The Windsor Star
26 August 2011
By Trevor Wilhelm
Provincial police say they are anxious to extradite a pedophile priest who avoided prosecution here two decades ago when he fled to Malta, where he later abused several more boys.
Rev. Godwin Scerri has been convicted of abusing boys in Malta and is still wanted here for alleged sex abuse in Emeryville and on Pelee Island.
“It’s still an open case here and we are very anxious to get Godwin Scerri in our custody to answer to these charges,” said OPP Sgt. Dave Rektor.
Scerri was sentenced to five years in jail in Malta earlier this month after being convicted of abusing an undisclosed number of boys at an orphanage. His lawyer plans to appeal the conviction.
Scerri was also cleared of a rape charge on a technicality. The crime allegedly took place in a different location than the one listed on the charge sheet.
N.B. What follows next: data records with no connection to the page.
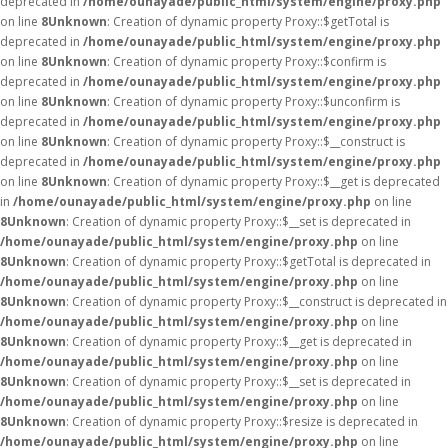
deprecated in
/home/ounayade/public_html/system/engine/proxy.php
on line
8
Unknown
: Creation of dynamic property Proxy::$getTotal is
deprecated in
/home/ounayade/public_html/system/engine/proxy.php
on line
8
Unknown
: Creation of dynamic property Proxy::$confirm is
deprecated in
/home/ounayade/public_html/system/engine/proxy.php
on line
8
Unknown
: Creation of dynamic property Proxy::$unconfirm is
deprecated in
/home/ounayade/public_html/system/engine/proxy.php
on line
8
Unknown
: Creation of dynamic property Proxy::$__construct is
deprecated in
/home/ounayade/public_html/system/engine/proxy.php
on line
8
Unknown
: Creation of dynamic property Proxy::$__get is deprecated
in
/home/ounayade/public_html/system/engine/proxy.php
on line
8
Unknown
: Creation of dynamic property Proxy::$__set is deprecated in
/home/ounayade/public_html/system/engine/proxy.php
on line
8
Unknown
: Creation of dynamic property Proxy::$getTotal is deprecated in
/home/ounayade/public_html/system/engine/proxy.php
on line
8
Unknown
: Creation of dynamic property Proxy::$__construct is deprecated in
/home/ounayade/public_html/system/engine/proxy.php
on line
8
Unknown
: Creation of dynamic property Proxy::$__get is deprecated in
/home/ounayade/public_html/system/engine/proxy.php
on line
8
Unknown
: Creation of dynamic property Proxy::$__set is deprecated in
/home/ounayade/public_html/system/engine/proxy.php
on line
8
Unknown
: Creation of dynamic property Proxy::$resize is deprecated in
/home/ounayade/public_html/system/engine/proxy.php
on line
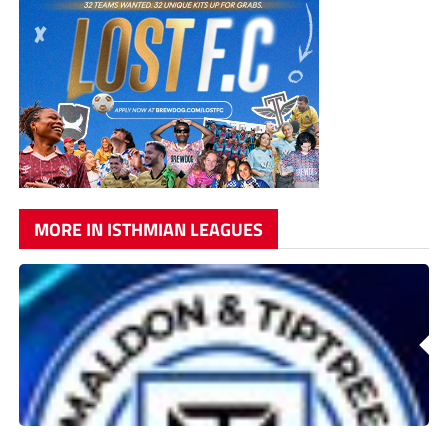
MORE IN ISTHMIAN LEAGUES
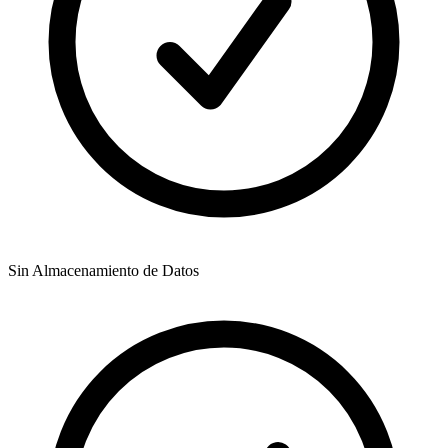
Sin Almacenamiento de Datos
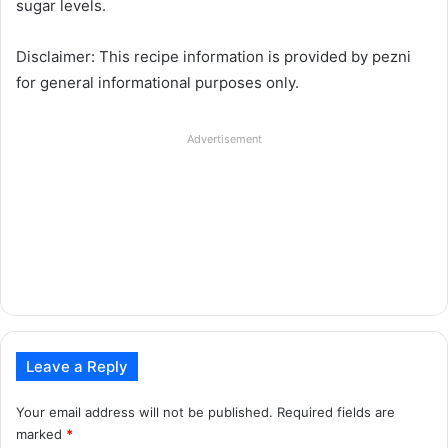
sugar levels.
Disclaimer: This recipe information is provided by pezni
for general informational purposes only.
Advertisement
Leave a Reply
Your email address will not be published.
Required fields are
marked
*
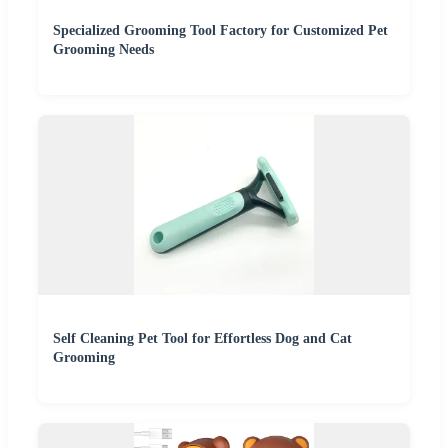
Specialized Grooming Tool Factory for Customized Pet
Grooming Needs
Self Cleaning Pet Tool for Effortless Dog and Cat
Grooming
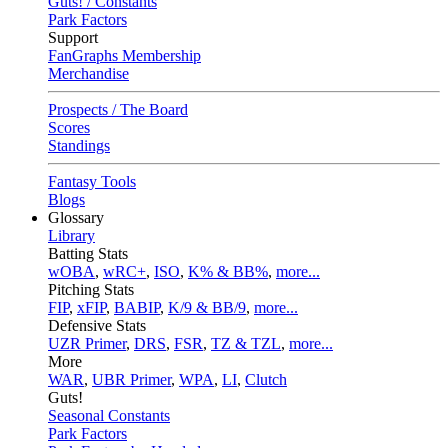
Guts! / Constants
Park Factors
Support
FanGraphs Membership
Merchandise
Prospects / The Board
Scores
Standings
Fantasy Tools
Blogs
Glossary
Library
Batting Stats
wOBA
,
wRC+
,
ISO
,
K% & BB%
,
more...
Pitching Stats
FIP
,
xFIP
,
BABIP
,
K/9 & BB/9
,
more...
Defensive Stats
UZR Primer
,
DRS
,
FSR
,
TZ & TZL
,
more...
More
WAR
,
UBR Primer
,
WPA
,
LI
,
Clutch
Guts!
Seasonal Constants
Park Factors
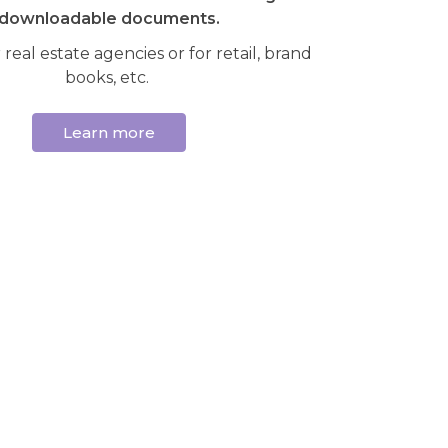
downloadable documents.
 real estate agencies or for retail, brand
books, etc.
Learn more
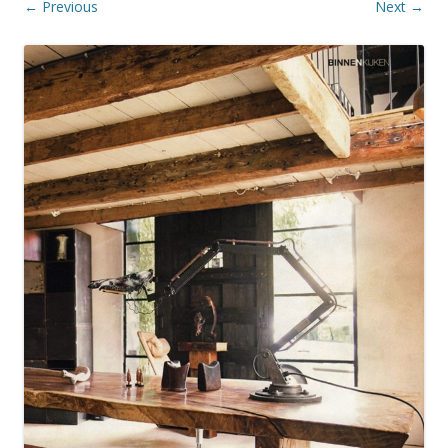
← Previous
Next →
A Canada-wide warrant for him remains valid. The OPP charged Scerri in June 1993 with sexual assault and gross indecency after a 22-year-old man came forward.
Scerri was born in Malta but worked as a Catholic priest in Ontario from 1981 to 1991. He served from 1981 to 1987 as an associate pastor of St. William’s Church in Emeryville, and from 1987 to 1991 as the pastor.
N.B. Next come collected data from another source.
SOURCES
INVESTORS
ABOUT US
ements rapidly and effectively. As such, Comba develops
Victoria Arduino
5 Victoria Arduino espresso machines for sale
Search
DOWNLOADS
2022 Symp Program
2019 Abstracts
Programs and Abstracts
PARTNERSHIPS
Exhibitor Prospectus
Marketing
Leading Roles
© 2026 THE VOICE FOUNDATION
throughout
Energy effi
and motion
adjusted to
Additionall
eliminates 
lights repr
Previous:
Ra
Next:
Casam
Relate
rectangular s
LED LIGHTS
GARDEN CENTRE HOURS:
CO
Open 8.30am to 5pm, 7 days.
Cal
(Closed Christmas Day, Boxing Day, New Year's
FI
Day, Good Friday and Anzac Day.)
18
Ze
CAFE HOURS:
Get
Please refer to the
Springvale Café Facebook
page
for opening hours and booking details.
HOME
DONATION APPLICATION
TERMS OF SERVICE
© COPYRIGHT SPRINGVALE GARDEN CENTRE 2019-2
The local victim told police Scerri abused him between 1983 and 1987, starting when he was 12 years old. It happened on Pelee Island and in Emeryville.
But before the case went to trial, Scerri fled to Malta where he was named spiritual director of a girls’ secondary school.
Then in October 2003, Scerri and two other members of the Missionary Society of St. Paul were charged with abusing and raping children at the St. Joseph Home, an orphanage in Santa Venera. The court case went on for eight years.
Now that it’s over, police in Ontario want him back. OPP resurrected their investigation last year. Rektor said a detective inspector and two detective constables from the criminal investigations branch are assigned to it.
“He eluded police, went to Malta when the charges surfaced,” said Rektor. “We are now in the process of trying to get him back here to answer to the allegations here; the serious allegations here.”
He wasn’t sure if Scerri would face additional charges for running from the law.
“I’m not certain what the evidence would reveal,” said Rektor.
“They look at the whole package and decide what appropriate charges would be issued. But certainly, there is a vested interest in bringing this man back to Canada.”
He also wasn’t sure if prosecutors here would wait until Scerri serves his five years in Malta, or try to get him shipped here earlier.
“The Crown attorney is presently reviewing the case and exploring the options of extradition,” said Rektor.
“I’m not sure exactly what arrangements would be made.”
twilhelm@windsorstar.com or 519-255-6850
Could the extradition process not be started now? If Scerri happens to be in jail when it finally goes through then an agreement could be made made with Maltese officials that he is to be put on a plane bound for Canada the moment he has served his sentence?
As we saw with Dejaeger, the extradition process moves at a snail’s pace. Perhaps the only reason Dejaeger is back to face justice in Nunavut is that he was deported, NOT extradited. I truly wonder if he would still be nestled away in Belgium were it not for an alert Belgian reporter who discovered that he lost his Belgian citizenship when he became a Canadian. That gave Belgian officials an out, and out went Dejaeger.
Scerri is presently out and about while his sex abuse conviction in Malta is under appeal. How long will the appeal process take? After all, it took a full eight years to get a conviction the first time around. How long then can we anticipate before the appeal is heard?
I don’t know the legalities of initiating the extradition process under these circumstances. It’s virtually impossible to find out anything about the process period. But surely common sense says that the wheels to extradite should be put in motion right now? They should in truth have been put in motion years ago.